Work to do:
Copy out all of the lines below character for character, changing nothing.
** Begin Source data **
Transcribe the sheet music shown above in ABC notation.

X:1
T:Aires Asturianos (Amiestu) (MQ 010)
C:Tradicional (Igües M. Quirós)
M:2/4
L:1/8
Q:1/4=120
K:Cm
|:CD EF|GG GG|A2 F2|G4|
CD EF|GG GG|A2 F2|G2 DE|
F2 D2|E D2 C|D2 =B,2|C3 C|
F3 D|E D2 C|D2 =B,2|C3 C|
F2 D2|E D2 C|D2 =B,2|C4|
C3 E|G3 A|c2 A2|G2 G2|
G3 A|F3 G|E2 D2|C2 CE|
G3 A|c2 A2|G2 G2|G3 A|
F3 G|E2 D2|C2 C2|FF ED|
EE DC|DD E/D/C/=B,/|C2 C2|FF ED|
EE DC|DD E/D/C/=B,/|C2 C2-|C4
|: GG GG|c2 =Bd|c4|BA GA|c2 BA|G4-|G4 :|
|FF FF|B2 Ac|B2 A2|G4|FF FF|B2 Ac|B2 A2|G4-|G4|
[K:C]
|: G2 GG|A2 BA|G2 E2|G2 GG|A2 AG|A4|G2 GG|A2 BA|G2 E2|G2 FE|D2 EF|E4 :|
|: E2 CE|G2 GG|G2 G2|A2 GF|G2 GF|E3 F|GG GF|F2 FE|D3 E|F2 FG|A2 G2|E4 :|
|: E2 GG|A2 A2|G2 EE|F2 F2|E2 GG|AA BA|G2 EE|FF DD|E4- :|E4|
** End Source data **
Solution to the exercise:
Transcribe the sheet music shown above in ABC notation.

X:1
T:Aires Asturianos (Amiestu) (MQ 010)
C:Tradicional (Igües M. Quirós)
M:2/4
L:1/8
Q:1/4=120
K:Cm
|:CD EF|GG GG|A2 F2|G4|
CD EF|GG GG|A2 F2|G2 DE|
F2 D2|E D2 C|D2 =B,2|C3 C|
F3 D|E D2 C|D2 =B,2|C3 C|
F2 D2|E D2 C|D2 =B,2|C4|
C3 E|G3 A|c2 A2|G2 G2|
G3 A|F3 G|E2 D2|C2 CE|
G3 A|c2 A2|G2 G2|G3 A|
F3 G|E2 D2|C2 C2|FF ED|
EE DC|DD E/D/C/=B,/|C2 C2|FF ED|
EE DC|DD E/D/C/=B,/|C2 C2-|C4
|: GG GG|c2 =Bd|c4|BA GA|c2 BA|G4-|G4 :|
|FF FF|B2 Ac|B2 A2|G4|FF FF|B2 Ac|B2 A2|G4-|G4|
[K:C]
|: G2 GG|A2 BA|G2 E2|G2 GG|A2 AG|A4|G2 GG|A2 BA|G2 E2|G2 FE|D2 EF|E4 :|
|: E2 CE|G2 GG|G2 G2|A2 GF|G2 GF|E3 F|GG GF|F2 FE|D3 E|F2 FG|A2 G2|E4 :|
|: E2 GG|A2 A2|G2 EE|F2 F2|E2 GG|AA BA|G2 EE|FF DD|E4- :|E4|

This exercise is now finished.